Oregon’s exchange has experienced extreme technical difficulties, including never successfully enrolling one person from start to finish online during the 2014 enrollment period. The exchange board recommends switching to the federal exchange because the costs of fixing Cover Oregon would be too great.

Politico reports that Oregon officials are in Washington this week to meet with CMS officials on the details of the handoff.

But the costs of establishing the state-run Cover Oregon website should not be forgotten. It has cost the federal taxpayers an estimated $305 million in grant money thus far and is the third most expensive state-based exchange in terms of federal grant money—which totals nearly $5 billion across all states.

It is unclear whether the federal government will, or would be able to, recoup any of the millions of taxpayer dollars completely wasted on building Oregon’s exchange—or if anyone will be held accountable for squandering the taxpayer money. In addition, it remains uncertain how much transferring the exchange will cost and whether state taxpayers or federal taxpayers will foot the bill.

Moreover, switching to a federally facilitated exchange may be becoming a new trend among the various dysfunctional state exchanges. Both Massachusetts and Nevada are reportedly weighing their options to switch to a federally run exchange.
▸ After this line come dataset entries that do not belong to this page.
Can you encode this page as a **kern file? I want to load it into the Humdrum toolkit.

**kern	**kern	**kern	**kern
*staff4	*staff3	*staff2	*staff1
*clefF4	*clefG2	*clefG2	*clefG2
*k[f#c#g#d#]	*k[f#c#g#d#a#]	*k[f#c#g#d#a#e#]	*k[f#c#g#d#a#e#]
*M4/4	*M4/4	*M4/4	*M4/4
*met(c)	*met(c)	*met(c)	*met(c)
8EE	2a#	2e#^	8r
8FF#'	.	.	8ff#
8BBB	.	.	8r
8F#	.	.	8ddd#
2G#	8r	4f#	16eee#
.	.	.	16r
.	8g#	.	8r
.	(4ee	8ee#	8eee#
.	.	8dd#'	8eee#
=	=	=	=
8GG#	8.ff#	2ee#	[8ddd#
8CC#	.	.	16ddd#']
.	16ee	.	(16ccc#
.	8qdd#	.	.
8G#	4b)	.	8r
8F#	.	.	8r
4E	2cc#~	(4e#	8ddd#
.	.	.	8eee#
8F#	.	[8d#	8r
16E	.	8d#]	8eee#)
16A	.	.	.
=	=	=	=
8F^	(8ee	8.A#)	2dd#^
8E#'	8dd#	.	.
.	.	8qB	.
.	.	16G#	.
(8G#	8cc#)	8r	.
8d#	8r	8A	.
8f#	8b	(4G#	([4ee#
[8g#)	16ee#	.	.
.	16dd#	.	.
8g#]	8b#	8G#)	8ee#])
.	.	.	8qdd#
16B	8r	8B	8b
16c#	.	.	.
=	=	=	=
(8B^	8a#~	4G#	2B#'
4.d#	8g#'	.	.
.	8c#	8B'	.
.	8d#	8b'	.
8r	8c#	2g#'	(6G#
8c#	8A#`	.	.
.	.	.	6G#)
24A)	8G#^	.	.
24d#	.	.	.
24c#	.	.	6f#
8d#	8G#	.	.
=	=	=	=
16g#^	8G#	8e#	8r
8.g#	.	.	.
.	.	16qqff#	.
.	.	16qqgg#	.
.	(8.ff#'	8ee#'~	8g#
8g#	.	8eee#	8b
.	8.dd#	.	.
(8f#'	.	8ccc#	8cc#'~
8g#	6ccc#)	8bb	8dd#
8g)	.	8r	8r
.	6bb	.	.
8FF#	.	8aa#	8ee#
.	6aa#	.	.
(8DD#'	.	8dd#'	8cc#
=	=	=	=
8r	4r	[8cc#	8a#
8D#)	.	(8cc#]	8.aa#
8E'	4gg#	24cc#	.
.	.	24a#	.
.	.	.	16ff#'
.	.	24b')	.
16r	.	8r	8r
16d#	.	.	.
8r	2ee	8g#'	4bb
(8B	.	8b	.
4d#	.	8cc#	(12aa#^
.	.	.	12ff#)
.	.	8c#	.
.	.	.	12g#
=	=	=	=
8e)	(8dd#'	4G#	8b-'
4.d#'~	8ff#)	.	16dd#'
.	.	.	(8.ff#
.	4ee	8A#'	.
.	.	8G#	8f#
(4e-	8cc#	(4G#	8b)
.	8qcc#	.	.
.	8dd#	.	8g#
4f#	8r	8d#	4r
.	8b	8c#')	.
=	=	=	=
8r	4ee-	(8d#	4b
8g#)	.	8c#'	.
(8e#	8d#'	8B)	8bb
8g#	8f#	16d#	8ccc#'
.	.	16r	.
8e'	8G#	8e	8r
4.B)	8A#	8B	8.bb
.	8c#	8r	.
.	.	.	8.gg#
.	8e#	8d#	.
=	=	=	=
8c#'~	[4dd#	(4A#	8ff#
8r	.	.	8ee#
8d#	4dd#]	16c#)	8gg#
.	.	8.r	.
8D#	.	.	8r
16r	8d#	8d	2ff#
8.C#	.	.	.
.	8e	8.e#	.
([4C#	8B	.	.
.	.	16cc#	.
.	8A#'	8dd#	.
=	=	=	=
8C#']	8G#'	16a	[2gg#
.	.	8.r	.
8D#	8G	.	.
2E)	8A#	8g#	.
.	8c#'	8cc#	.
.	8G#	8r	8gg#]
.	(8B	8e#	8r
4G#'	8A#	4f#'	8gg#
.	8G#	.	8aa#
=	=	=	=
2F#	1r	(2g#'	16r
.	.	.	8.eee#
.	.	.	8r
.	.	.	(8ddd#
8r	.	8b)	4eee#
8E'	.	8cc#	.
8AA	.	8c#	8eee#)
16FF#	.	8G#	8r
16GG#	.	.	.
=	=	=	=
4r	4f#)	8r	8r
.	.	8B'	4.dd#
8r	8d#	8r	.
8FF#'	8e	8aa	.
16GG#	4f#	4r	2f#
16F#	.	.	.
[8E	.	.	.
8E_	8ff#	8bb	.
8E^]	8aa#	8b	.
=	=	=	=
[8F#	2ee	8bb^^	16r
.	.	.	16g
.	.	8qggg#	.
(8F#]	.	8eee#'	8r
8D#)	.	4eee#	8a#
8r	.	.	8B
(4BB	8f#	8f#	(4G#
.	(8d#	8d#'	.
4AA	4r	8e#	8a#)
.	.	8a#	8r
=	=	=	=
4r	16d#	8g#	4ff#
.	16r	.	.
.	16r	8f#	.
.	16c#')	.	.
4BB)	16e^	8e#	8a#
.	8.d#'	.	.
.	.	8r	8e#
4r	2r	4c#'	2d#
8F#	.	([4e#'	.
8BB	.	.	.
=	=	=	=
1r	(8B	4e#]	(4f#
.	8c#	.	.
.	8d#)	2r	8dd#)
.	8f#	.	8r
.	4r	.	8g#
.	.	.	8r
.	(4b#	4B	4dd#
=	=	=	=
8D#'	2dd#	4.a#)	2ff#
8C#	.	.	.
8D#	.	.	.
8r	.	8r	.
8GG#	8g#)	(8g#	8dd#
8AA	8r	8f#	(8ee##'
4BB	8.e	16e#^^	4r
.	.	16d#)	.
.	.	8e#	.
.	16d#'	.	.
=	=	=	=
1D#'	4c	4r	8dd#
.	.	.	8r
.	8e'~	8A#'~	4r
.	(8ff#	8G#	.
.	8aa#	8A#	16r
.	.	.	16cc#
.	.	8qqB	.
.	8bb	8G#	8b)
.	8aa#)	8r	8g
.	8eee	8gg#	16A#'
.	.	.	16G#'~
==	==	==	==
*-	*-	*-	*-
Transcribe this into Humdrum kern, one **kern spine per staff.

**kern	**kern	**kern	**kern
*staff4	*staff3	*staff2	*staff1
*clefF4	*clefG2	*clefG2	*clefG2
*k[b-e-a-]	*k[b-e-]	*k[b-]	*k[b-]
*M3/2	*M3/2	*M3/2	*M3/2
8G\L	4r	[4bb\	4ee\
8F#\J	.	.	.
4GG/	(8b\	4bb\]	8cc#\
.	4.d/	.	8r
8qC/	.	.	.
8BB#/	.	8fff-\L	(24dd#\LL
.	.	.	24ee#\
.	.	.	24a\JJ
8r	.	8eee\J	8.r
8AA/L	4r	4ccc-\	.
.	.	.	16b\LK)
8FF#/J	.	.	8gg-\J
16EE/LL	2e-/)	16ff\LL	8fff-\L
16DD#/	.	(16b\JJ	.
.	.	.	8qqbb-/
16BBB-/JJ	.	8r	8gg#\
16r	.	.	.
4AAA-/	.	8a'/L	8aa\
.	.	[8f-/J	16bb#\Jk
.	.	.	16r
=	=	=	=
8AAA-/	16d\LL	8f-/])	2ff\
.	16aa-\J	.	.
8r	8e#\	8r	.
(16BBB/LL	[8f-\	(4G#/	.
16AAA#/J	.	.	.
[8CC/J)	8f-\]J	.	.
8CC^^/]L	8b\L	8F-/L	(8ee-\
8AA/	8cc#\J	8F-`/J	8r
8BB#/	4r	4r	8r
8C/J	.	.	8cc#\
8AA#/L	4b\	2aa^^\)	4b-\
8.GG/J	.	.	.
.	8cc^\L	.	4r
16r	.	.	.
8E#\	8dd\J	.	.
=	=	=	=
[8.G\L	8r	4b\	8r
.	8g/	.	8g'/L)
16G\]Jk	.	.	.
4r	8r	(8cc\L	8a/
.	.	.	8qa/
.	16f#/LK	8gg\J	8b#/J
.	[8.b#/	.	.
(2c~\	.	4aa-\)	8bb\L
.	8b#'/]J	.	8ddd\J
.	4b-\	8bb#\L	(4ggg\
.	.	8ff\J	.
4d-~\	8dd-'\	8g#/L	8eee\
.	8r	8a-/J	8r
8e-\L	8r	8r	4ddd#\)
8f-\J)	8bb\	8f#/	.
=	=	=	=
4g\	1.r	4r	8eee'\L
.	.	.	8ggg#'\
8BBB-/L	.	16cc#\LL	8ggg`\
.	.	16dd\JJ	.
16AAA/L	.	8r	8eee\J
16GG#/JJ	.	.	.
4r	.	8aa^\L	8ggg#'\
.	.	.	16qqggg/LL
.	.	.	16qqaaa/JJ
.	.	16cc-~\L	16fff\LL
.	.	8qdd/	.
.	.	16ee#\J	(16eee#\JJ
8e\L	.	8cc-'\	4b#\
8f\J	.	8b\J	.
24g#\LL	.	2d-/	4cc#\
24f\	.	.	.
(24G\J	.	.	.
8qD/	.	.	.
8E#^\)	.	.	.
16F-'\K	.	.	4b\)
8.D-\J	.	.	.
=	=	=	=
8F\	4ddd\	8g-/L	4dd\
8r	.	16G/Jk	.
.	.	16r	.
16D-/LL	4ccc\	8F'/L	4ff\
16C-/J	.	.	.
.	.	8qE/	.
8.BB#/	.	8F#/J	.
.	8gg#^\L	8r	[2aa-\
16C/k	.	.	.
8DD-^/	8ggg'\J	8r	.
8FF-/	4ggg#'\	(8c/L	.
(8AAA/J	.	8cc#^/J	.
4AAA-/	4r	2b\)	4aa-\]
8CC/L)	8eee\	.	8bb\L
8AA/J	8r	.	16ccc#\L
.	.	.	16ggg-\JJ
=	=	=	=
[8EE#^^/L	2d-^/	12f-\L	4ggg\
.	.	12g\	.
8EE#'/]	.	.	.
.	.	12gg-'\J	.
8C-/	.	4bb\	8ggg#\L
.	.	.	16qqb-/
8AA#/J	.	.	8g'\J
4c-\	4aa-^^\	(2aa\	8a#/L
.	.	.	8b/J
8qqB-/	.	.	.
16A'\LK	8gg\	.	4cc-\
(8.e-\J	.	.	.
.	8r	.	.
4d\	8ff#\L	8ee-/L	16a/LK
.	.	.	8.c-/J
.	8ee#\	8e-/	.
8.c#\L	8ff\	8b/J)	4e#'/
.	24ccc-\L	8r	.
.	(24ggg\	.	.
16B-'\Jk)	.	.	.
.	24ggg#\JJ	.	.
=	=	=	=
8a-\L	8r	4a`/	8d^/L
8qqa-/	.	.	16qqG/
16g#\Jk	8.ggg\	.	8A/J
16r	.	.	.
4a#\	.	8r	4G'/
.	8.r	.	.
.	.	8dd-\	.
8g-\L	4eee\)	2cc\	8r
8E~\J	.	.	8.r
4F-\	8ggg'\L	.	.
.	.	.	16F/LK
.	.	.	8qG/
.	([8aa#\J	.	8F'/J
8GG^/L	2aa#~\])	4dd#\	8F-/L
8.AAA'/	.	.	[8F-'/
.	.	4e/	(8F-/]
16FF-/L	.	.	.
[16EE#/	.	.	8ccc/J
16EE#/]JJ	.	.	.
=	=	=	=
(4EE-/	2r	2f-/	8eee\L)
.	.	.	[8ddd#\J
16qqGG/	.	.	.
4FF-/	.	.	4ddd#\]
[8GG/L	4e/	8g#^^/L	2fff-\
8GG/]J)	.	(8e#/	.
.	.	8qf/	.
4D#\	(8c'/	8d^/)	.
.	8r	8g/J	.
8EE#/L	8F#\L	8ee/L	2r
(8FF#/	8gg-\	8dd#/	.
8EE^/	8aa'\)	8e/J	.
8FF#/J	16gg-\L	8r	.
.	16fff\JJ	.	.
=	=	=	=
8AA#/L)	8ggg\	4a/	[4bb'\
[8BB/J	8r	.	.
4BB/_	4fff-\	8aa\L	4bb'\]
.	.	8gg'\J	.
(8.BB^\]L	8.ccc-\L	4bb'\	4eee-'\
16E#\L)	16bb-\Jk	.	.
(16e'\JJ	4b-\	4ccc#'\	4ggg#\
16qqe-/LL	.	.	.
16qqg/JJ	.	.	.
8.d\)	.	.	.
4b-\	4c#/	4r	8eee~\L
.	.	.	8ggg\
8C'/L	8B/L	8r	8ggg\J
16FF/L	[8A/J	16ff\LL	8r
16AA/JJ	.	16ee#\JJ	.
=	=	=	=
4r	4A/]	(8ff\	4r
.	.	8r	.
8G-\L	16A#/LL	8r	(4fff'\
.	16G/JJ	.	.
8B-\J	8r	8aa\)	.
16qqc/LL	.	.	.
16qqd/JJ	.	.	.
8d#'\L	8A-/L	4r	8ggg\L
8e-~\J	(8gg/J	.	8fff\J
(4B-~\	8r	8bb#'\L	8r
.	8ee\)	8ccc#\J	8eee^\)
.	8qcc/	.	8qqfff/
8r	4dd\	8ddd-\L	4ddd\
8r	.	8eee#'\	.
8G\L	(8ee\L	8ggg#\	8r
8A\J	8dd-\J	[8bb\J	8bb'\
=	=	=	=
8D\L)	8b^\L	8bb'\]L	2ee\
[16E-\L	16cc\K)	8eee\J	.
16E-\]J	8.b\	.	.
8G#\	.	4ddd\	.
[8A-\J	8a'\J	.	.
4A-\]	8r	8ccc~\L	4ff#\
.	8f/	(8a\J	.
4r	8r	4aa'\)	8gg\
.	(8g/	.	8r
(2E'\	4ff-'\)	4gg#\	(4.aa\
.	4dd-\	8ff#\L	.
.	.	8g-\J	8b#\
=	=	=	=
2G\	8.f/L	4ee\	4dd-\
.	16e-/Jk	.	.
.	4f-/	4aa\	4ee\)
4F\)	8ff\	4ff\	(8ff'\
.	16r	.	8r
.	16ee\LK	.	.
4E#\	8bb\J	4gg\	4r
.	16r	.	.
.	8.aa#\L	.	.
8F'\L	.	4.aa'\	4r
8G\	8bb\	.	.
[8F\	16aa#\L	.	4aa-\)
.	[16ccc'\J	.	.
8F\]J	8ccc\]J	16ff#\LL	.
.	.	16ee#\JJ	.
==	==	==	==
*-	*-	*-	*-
These exchanges cost the federal taxpayer payer $179 million and $91 million in grant money, respectively.

According to an assessment of Nevada’s exchange options, transitioning from a state-based to a federal exchange for the 2015 open enrollment period requires that a transition blueprint be submitted to CMS by June 1, 2014 (according to federal guidelines). So these states’ exchange decisions will be made soon but there’s still no news on recovering or holding anyone accountable for the hundreds of millions of taxpayer funds that went to these states.